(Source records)
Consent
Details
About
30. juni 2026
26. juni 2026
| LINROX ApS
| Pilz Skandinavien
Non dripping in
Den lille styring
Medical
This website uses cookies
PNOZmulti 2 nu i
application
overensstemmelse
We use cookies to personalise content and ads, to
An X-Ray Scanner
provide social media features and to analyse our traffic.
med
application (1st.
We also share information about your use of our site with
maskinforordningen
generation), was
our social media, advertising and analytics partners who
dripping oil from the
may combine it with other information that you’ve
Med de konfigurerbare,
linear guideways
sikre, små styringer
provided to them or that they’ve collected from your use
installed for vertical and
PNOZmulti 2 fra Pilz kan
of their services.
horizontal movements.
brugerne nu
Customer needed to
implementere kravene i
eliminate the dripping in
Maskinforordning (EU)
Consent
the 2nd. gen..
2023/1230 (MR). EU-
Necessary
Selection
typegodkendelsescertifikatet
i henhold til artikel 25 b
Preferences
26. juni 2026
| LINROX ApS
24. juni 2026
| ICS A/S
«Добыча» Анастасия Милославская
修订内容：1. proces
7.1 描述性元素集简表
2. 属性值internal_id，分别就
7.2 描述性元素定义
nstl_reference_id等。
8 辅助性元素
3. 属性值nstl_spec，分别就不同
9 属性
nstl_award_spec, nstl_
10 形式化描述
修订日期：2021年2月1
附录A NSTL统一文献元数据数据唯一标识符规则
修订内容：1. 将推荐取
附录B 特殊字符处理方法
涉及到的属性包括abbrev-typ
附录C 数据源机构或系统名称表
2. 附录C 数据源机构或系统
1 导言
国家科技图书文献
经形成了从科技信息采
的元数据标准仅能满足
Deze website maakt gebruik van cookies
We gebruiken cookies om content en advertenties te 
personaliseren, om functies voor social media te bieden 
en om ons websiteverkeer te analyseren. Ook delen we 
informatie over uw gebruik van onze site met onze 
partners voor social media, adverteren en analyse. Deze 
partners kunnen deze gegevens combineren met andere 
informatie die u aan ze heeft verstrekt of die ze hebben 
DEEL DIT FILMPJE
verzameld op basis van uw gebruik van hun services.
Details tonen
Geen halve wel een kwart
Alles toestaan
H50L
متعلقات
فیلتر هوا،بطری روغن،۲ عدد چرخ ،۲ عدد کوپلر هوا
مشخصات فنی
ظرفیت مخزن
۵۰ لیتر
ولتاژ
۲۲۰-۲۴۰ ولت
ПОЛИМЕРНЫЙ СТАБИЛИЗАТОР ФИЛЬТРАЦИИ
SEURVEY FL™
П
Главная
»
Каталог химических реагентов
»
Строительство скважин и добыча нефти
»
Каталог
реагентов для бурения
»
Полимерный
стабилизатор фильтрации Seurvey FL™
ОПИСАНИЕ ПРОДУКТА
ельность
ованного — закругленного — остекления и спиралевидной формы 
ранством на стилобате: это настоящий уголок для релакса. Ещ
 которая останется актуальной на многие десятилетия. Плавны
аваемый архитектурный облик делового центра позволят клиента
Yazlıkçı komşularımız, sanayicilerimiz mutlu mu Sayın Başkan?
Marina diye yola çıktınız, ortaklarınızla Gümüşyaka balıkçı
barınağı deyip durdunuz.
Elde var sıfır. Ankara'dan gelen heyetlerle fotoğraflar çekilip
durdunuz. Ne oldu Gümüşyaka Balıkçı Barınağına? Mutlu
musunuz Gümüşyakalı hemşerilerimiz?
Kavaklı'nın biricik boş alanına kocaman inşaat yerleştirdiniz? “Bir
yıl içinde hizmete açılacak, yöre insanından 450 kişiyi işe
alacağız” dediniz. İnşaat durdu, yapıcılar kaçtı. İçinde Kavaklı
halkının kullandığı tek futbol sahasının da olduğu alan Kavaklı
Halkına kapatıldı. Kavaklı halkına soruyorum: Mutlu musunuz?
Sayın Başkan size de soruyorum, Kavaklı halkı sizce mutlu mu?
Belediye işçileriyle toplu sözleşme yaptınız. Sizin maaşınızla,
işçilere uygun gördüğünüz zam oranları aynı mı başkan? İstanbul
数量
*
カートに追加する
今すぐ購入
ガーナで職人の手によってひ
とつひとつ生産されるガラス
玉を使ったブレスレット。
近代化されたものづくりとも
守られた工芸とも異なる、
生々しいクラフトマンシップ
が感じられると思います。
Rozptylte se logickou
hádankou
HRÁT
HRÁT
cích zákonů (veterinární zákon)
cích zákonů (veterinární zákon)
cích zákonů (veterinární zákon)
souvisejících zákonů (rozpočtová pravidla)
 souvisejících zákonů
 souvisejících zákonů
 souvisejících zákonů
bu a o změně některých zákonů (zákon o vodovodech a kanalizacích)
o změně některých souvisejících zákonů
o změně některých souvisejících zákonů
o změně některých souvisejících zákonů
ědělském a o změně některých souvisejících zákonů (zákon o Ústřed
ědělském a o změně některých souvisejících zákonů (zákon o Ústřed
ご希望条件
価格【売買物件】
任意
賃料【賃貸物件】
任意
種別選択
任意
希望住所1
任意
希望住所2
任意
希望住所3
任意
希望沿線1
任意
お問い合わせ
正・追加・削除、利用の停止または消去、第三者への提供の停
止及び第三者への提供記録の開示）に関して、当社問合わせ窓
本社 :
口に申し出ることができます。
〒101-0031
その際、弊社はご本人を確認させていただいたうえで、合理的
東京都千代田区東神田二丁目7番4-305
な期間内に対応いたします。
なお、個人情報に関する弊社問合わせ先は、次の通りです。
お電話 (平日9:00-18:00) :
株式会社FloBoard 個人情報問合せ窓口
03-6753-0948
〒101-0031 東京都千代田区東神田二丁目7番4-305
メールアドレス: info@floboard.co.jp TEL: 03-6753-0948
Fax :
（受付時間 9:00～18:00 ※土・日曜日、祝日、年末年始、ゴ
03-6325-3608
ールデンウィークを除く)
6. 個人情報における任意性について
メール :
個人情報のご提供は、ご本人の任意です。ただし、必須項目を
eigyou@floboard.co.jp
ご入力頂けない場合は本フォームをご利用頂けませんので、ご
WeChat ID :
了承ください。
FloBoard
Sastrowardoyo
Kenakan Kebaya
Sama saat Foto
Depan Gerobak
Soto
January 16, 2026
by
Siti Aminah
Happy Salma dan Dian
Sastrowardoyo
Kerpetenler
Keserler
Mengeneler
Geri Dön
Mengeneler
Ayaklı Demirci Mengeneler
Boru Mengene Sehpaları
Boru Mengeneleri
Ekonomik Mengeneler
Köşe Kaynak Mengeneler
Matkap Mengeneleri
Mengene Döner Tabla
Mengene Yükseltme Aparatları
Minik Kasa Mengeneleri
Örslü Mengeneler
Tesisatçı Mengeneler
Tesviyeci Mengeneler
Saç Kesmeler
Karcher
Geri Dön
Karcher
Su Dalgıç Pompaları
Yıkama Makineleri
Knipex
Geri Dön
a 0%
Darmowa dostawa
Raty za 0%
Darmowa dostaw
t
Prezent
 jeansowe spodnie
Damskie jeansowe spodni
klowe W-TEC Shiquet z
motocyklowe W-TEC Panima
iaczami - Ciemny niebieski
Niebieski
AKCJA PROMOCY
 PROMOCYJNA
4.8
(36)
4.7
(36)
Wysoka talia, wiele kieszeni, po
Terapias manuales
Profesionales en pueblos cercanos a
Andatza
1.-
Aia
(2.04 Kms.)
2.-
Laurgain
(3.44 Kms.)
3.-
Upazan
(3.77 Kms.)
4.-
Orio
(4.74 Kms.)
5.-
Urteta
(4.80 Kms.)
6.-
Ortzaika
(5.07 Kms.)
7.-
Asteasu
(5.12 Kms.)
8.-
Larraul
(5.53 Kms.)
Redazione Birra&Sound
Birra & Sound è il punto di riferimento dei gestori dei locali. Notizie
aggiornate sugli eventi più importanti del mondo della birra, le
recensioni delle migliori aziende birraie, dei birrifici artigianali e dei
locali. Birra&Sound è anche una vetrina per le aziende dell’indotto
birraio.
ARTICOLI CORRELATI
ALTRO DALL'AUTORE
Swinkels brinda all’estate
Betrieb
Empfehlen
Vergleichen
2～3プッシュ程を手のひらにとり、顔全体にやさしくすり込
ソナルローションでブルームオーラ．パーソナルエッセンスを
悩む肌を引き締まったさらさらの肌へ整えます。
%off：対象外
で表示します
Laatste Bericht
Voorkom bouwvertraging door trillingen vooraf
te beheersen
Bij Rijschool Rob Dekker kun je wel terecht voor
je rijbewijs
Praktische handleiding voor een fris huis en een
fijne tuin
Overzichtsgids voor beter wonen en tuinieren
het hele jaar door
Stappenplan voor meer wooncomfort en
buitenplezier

How to complete this task
Your task is to retype the entries verbatim, starting with the line that holds "işçilere uygun gördüğünüz" and stopping after the line that holds "Terapias manuales".

Answer space
işçilere uygun gördüğünüz zam oranları aynı mı başkan? İstanbul
数量
*
カートに追加する
今すぐ購入
ガーナで職人の手によってひ
とつひとつ生産されるガラス
玉を使ったブレスレット。
近代化されたものづくりとも
守られた工芸とも異なる、
生々しいクラフトマンシップ
が感じられると思います。
Rozptylte se logickou
hádankou
HRÁT
HRÁT
cích zákonů (veterinární zákon)
cích zákonů (veterinární zákon)
cích zákonů (veterinární zákon)
souvisejících zákonů (rozpočtová pravidla)
 souvisejících zákonů
 souvisejících zákonů
 souvisejících zákonů
bu a o změně některých zákonů (zákon o vodovodech a kanalizacích)
o změně některých souvisejících zákonů
o změně některých souvisejících zákonů
o změně některých souvisejících zákonů
ědělském a o změně některých souvisejících zákonů (zákon o Ústřed
ědělském a o změně některých souvisejících zákonů (zákon o Ústřed
ご希望条件
価格【売買物件】
任意
賃料【賃貸物件】
任意
種別選択
任意
希望住所1
任意
希望住所2
任意
希望住所3
任意
希望沿線1
任意
お問い合わせ
正・追加・削除、利用の停止または消去、第三者への提供の停
止及び第三者への提供記録の開示）に関して、当社問合わせ窓
本社 :
口に申し出ることができます。
〒101-0031
その際、弊社はご本人を確認させていただいたうえで、合理的
東京都千代田区東神田二丁目7番4-305
な期間内に対応いたします。
なお、個人情報に関する弊社問合わせ先は、次の通りです。
お電話 (平日9:00-18:00) :
株式会社FloBoard 個人情報問合せ窓口
03-6753-0948
〒101-0031 東京都千代田区東神田二丁目7番4-305
メールアドレス: info@floboard.co.jp TEL: 03-6753-0948
Fax :
（受付時間 9:00～18:00 ※土・日曜日、祝日、年末年始、ゴ
03-6325-3608
ールデンウィークを除く)
6. 個人情報における任意性について
メール :
個人情報のご提供は、ご本人の任意です。ただし、必須項目を
eigyou@floboard.co.jp
ご入力頂けない場合は本フォームをご利用頂けませんので、ご
WeChat ID :
了承ください。
FloBoard
Sastrowardoyo
Kenakan Kebaya
Sama saat Foto
Depan Gerobak
Soto
January 16, 2026
by
Siti Aminah
Happy Salma dan Dian
Sastrowardoyo
Kerpetenler
Keserler
Mengeneler
Geri Dön
Mengeneler
Ayaklı Demirci Mengeneler
Boru Mengene Sehpaları
Boru Mengeneleri
Ekonomik Mengeneler
Köşe Kaynak Mengeneler
Matkap Mengeneleri
Mengene Döner Tabla
Mengene Yükseltme Aparatları
Minik Kasa Mengeneleri
Örslü Mengeneler
Tesisatçı Mengeneler
Tesviyeci Mengeneler
Saç Kesmeler
Karcher
Geri Dön
Karcher
Su Dalgıç Pompaları
Yıkama Makineleri
Knipex
Geri Dön
a 0%
Darmowa dostawa
Raty za 0%
Darmowa dostaw
t
Prezent
 jeansowe spodnie
Damskie jeansowe spodni
klowe W-TEC Shiquet z
motocyklowe W-TEC Panima
iaczami - Ciemny niebieski
Niebieski
AKCJA PROMOCY
 PROMOCYJNA
4.8
(36)
4.7
(36)
Wysoka talia, wiele kieszeni, po
Terapias manuales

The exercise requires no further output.